Reflections on the readings for the Feast of St. James (July 25, 2018): 2 COR 4:7-15; PS 126:1-2,2-3,3-5,6; MT 20:20-28
MISSIO offers “Preaching Mission,” as a homily help, providing connections to mission from the readings of Sundays, Feast Days and Holy Days.
On this day we celebrate the feast of St. James, an Apostle and the brother of St. John. We first meet him when Jesus calls James and John to leave their fishing nets behind and to follow Him.
They do and, along with St. Peter, become especially close to our Lord and are with Him for several momentous occasions. Perhaps the most notable being when Christ asked them to pray in the Garden after the Last Supper before He was betrayed by another Apostle, then arrested and taken away to be tortured and crucified. While Jesus recognized the faults of the two brothers, even nicknaming them the sons of thunder, He also knew their great worth.

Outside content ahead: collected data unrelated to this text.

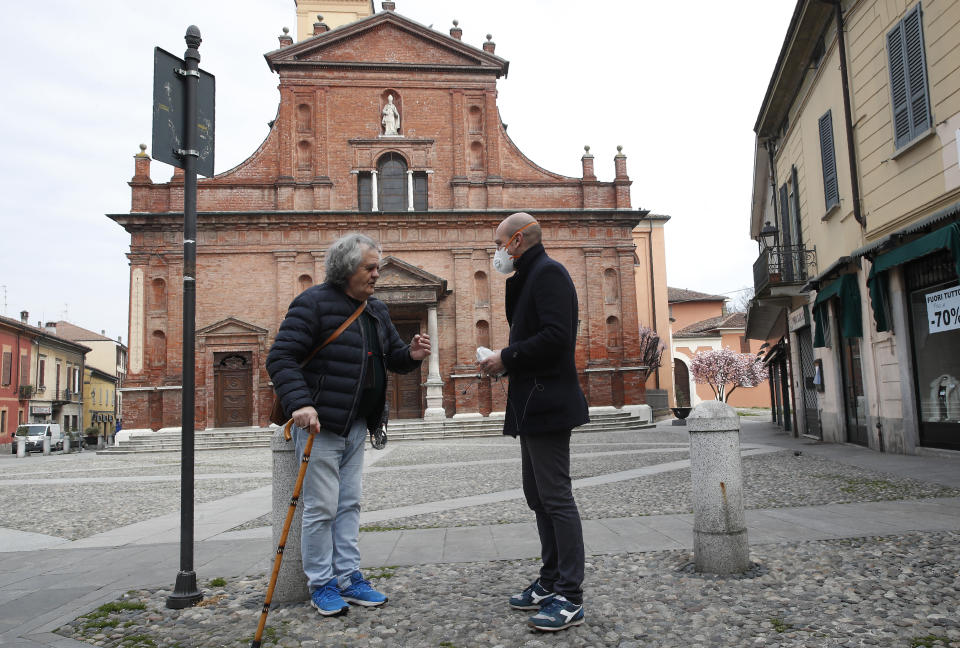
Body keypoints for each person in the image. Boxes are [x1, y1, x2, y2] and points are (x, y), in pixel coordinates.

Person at [266, 232, 431, 617]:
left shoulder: (376, 310)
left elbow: (393, 357)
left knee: (349, 505)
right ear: (345, 270)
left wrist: (412, 354)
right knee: (322, 508)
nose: (377, 274)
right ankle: (321, 584)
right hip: (320, 427)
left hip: (359, 424)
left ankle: (350, 577)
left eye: (377, 267)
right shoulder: (313, 303)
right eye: (370, 268)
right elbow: (281, 359)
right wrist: (301, 404)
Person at [478, 212, 589, 632]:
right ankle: (549, 581)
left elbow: (558, 337)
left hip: (548, 403)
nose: (496, 251)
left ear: (518, 240)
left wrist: (505, 357)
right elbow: (532, 340)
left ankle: (571, 596)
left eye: (499, 242)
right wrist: (505, 364)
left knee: (556, 498)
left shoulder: (549, 274)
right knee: (537, 496)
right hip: (530, 402)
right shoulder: (526, 276)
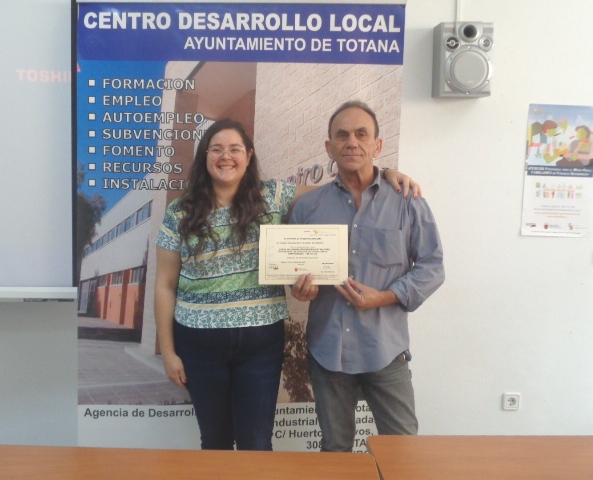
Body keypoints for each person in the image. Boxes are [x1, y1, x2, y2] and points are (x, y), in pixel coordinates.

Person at [154, 118, 420, 451]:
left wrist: (386, 175)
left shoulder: (272, 196)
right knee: (215, 441)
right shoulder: (180, 212)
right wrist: (168, 353)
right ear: (204, 157)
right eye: (216, 149)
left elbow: (339, 191)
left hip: (260, 345)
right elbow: (164, 285)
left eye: (235, 149)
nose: (226, 156)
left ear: (248, 156)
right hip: (198, 344)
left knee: (257, 443)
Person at [290, 100, 445, 452]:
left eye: (362, 134)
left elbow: (432, 267)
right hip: (328, 351)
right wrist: (301, 290)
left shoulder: (408, 199)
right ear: (329, 147)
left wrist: (385, 297)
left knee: (402, 452)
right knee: (335, 452)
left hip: (385, 350)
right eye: (342, 135)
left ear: (377, 145)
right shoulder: (307, 207)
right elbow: (293, 272)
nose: (352, 142)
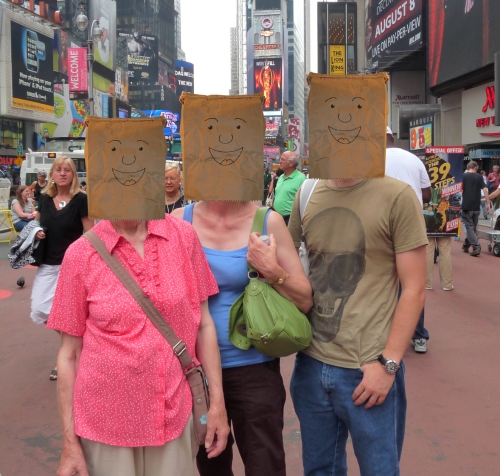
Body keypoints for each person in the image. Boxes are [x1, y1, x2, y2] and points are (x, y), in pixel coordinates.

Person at [47, 213, 229, 476]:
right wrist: (69, 443)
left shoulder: (182, 235)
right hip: (105, 422)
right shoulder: (81, 253)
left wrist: (217, 405)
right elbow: (68, 355)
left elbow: (203, 325)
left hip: (172, 412)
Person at [288, 173, 427, 475]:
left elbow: (414, 288)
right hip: (310, 366)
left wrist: (388, 364)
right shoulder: (308, 192)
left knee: (380, 470)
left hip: (368, 368)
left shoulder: (397, 196)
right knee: (319, 469)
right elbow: (293, 267)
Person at [173, 200, 312, 476]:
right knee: (212, 463)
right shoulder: (180, 220)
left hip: (254, 370)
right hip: (196, 372)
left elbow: (304, 299)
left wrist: (273, 272)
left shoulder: (267, 221)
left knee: (265, 465)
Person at [32, 156, 93, 380]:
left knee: (70, 312)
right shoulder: (45, 198)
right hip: (48, 261)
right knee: (40, 307)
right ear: (52, 174)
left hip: (73, 265)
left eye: (67, 170)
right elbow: (35, 224)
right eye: (58, 170)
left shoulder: (81, 199)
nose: (63, 173)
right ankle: (76, 344)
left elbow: (89, 233)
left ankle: (66, 354)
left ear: (73, 174)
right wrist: (36, 232)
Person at [385, 127, 432, 354]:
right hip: (413, 225)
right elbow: (427, 195)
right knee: (413, 284)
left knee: (382, 280)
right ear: (393, 138)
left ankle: (388, 335)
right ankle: (419, 335)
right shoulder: (413, 159)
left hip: (382, 225)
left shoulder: (371, 160)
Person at [461, 161, 490, 256]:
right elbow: (485, 189)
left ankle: (476, 246)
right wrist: (488, 203)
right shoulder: (480, 177)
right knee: (472, 228)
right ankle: (466, 245)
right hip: (476, 206)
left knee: (469, 227)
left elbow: (460, 190)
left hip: (466, 205)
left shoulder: (463, 176)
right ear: (474, 167)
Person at [274, 152, 306, 225]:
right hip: (277, 218)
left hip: (290, 220)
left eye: (282, 159)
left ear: (291, 163)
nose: (280, 161)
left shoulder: (301, 179)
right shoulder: (281, 177)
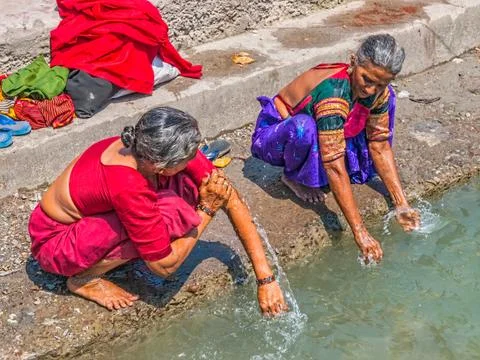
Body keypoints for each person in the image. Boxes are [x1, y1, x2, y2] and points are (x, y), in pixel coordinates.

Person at [29, 106, 287, 315]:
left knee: (189, 189)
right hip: (57, 244)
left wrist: (266, 279)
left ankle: (138, 244)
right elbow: (163, 268)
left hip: (102, 214)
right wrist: (206, 209)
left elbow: (230, 198)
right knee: (176, 210)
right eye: (187, 160)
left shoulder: (157, 147)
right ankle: (83, 279)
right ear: (161, 166)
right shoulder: (128, 185)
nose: (195, 159)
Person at [251, 34, 420, 263]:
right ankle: (291, 176)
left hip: (327, 127)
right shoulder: (333, 93)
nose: (371, 90)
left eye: (380, 84)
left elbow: (379, 146)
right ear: (353, 62)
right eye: (366, 79)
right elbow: (335, 167)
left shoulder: (380, 93)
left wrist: (402, 204)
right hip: (278, 134)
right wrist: (360, 233)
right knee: (304, 129)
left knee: (386, 101)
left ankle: (312, 166)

The martyrdom of James, called the Greater, at the behest of King Herod is mentioned in the Acts of the Apostles. He is generally considered the first of the Twelve to lay down His life for his belief in Christ. Writing to early followers of our Lord, St. Paul described the way every Apostle experienced great hardship in going about the great mission of communicating the Good News: “We are…persecuted, but not abandoned; struck down, but not destroyed.… For we who live are constantly being given up to death for the sake of Jesus, so that the life of Jesus may be manifested in our mortal flesh” (2 Corinthians 4:8-9, 11). Now, we must be willing to open ourselves to Christ, letting Him manifest Himself in us, too.